I'd like to extract table data from a PDF file as done by the Try document AI demo. However, if a table row has multi line text within the same row, it's reflected as a separate row in my Json response. This is also reflected when using the Upload test document feature in the cloud console, as shown on the attached screenshot.Cloud Console demo.
However, the Try document AI demo (https://cloud.google.com/document-ai/docs/drag-and-drop) reflects the data correctly. Try document AI demo. Is this due to different API versions being used?
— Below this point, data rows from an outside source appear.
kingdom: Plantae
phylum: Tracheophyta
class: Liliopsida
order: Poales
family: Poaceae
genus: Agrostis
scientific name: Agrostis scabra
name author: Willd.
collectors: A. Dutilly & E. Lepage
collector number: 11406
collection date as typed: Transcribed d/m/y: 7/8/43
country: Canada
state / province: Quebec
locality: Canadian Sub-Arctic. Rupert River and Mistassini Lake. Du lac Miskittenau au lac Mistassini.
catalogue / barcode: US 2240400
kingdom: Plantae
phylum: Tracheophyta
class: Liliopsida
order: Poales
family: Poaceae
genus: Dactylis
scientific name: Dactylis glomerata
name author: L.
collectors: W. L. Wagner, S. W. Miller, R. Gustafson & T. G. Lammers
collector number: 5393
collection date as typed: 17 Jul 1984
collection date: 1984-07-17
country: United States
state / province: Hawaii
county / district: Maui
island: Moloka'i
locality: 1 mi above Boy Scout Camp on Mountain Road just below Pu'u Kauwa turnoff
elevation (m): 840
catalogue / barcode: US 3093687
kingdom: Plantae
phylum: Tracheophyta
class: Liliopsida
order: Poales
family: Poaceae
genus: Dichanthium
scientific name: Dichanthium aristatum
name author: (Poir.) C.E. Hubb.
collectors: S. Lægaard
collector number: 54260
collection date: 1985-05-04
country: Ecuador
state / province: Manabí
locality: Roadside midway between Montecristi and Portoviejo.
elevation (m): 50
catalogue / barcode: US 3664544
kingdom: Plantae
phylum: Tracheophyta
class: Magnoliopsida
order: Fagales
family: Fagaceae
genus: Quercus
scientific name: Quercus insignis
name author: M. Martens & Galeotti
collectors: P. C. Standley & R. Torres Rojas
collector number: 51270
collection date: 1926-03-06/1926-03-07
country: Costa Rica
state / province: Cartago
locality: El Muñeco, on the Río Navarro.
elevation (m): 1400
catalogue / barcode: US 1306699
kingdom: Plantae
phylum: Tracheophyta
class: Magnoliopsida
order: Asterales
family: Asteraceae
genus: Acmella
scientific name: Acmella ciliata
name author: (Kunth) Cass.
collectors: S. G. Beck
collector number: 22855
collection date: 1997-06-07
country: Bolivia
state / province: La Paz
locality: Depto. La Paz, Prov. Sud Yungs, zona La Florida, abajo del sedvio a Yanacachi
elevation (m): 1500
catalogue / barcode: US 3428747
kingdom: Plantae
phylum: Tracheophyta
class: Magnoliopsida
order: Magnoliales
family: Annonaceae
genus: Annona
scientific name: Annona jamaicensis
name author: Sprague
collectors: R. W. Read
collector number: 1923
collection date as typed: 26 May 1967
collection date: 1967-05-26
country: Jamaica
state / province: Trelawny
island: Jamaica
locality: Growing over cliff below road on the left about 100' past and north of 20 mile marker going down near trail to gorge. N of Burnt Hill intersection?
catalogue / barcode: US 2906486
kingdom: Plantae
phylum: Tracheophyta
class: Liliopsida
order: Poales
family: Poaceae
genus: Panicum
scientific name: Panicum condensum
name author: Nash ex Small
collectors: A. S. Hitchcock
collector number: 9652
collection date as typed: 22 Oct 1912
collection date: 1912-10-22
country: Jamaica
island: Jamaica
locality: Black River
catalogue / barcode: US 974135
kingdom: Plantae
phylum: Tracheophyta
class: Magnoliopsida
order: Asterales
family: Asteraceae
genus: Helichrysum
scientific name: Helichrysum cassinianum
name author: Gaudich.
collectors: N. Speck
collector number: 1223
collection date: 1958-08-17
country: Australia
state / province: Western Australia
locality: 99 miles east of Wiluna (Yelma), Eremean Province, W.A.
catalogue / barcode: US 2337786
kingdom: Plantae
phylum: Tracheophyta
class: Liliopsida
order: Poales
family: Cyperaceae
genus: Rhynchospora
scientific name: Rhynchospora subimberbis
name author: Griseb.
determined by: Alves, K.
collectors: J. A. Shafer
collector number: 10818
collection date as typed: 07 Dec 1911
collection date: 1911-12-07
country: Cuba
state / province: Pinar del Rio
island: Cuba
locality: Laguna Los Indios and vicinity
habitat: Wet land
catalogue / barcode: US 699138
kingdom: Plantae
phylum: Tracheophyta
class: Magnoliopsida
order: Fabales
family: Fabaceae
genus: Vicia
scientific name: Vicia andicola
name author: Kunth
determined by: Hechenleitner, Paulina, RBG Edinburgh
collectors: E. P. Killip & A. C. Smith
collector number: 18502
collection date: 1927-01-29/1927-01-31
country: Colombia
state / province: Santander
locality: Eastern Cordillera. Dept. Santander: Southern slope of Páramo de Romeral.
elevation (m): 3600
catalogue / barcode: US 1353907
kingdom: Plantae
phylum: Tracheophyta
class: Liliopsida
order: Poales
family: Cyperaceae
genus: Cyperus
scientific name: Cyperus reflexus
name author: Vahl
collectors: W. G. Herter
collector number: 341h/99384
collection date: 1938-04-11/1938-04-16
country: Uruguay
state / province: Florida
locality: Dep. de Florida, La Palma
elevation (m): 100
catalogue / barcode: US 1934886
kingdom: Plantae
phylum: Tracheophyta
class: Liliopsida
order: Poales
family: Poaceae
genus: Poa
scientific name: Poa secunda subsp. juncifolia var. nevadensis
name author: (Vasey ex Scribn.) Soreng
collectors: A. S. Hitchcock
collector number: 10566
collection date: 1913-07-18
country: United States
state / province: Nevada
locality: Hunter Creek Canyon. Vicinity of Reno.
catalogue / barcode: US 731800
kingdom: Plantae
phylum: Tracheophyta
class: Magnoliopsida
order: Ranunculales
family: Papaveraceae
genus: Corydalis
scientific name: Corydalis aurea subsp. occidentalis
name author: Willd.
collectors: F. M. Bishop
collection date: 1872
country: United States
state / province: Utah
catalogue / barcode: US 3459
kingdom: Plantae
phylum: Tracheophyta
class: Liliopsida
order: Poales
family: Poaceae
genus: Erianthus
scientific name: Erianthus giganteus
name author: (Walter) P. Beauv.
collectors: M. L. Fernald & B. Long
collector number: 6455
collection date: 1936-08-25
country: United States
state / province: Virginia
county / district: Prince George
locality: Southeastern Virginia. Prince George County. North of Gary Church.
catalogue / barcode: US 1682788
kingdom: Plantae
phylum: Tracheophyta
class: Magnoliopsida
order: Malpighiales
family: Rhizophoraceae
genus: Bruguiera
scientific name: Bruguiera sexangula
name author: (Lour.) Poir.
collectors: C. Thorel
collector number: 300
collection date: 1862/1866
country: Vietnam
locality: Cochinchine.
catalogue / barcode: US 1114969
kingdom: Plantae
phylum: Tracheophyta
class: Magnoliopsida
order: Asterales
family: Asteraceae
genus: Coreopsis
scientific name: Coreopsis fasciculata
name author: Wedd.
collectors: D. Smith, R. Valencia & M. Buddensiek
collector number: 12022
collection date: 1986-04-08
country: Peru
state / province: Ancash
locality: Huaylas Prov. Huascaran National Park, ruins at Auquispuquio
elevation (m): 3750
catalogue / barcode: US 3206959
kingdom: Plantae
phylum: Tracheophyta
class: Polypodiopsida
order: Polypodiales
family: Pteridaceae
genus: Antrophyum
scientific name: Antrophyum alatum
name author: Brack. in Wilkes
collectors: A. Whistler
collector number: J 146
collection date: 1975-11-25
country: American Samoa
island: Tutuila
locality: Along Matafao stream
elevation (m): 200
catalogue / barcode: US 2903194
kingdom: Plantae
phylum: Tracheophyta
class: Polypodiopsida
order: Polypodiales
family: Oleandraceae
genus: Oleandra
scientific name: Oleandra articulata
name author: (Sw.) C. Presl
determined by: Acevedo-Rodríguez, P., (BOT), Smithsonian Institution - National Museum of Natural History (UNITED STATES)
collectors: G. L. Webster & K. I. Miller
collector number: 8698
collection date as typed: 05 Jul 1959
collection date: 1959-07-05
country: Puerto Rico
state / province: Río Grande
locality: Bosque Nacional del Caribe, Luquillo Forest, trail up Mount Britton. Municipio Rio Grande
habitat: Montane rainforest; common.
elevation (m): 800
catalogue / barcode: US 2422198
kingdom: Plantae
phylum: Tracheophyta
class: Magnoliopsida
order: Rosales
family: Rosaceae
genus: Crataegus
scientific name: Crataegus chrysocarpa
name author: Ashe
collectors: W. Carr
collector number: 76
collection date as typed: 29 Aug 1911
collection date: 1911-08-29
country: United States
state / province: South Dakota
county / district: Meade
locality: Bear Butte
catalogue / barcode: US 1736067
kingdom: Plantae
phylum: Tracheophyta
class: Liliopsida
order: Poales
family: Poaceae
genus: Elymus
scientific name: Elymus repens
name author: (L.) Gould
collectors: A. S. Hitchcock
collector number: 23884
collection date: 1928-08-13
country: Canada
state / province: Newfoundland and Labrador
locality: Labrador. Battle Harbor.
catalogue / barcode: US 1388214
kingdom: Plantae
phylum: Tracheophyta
Node js code - using document AI v1beta3 version with form parser processor;
var dataTable;
for (const page of document.pages) {
//tables
for (const table of page.tables) {
dataTable = printTableInfo(table, text);
if (dataTable) return { table: dataTable };
}
}
// printTableInfo function
function printTableInfo(table, text) {
let dataArray = [];
for (let i = 0; i < table.bodyRows.length; i++) {
let bodyRowText = "";
for (const bodyCell of table.bodyRows[i].cells) {
const bodyCellText = getText(bodyCell.layout.textAnchor, text); //
bodyRowText += `${JSON.stringify(bodyCellText.trim())} | `;
}
dataArray.push({
[`Data`]: bodyRowText,
});
}
return dataArray;
}
// getText function
const getText = (textAnchor, text) => {
if (!text || !textAnchor) return;
if (
(!textAnchor && !textAnchor.textSegments && !textAnchor.textSegments) ||
(textAnchor &&
textAnchor.textSegments &&
textAnchor.textSegments.length) === 0
) {
return "";
}
const startIndex = textAnchor.textSegments[0].startIndex || 0;
const endIndex = textAnchor.textSegments[0].endIndex;
return text.substring(startIndex, endIndex);
};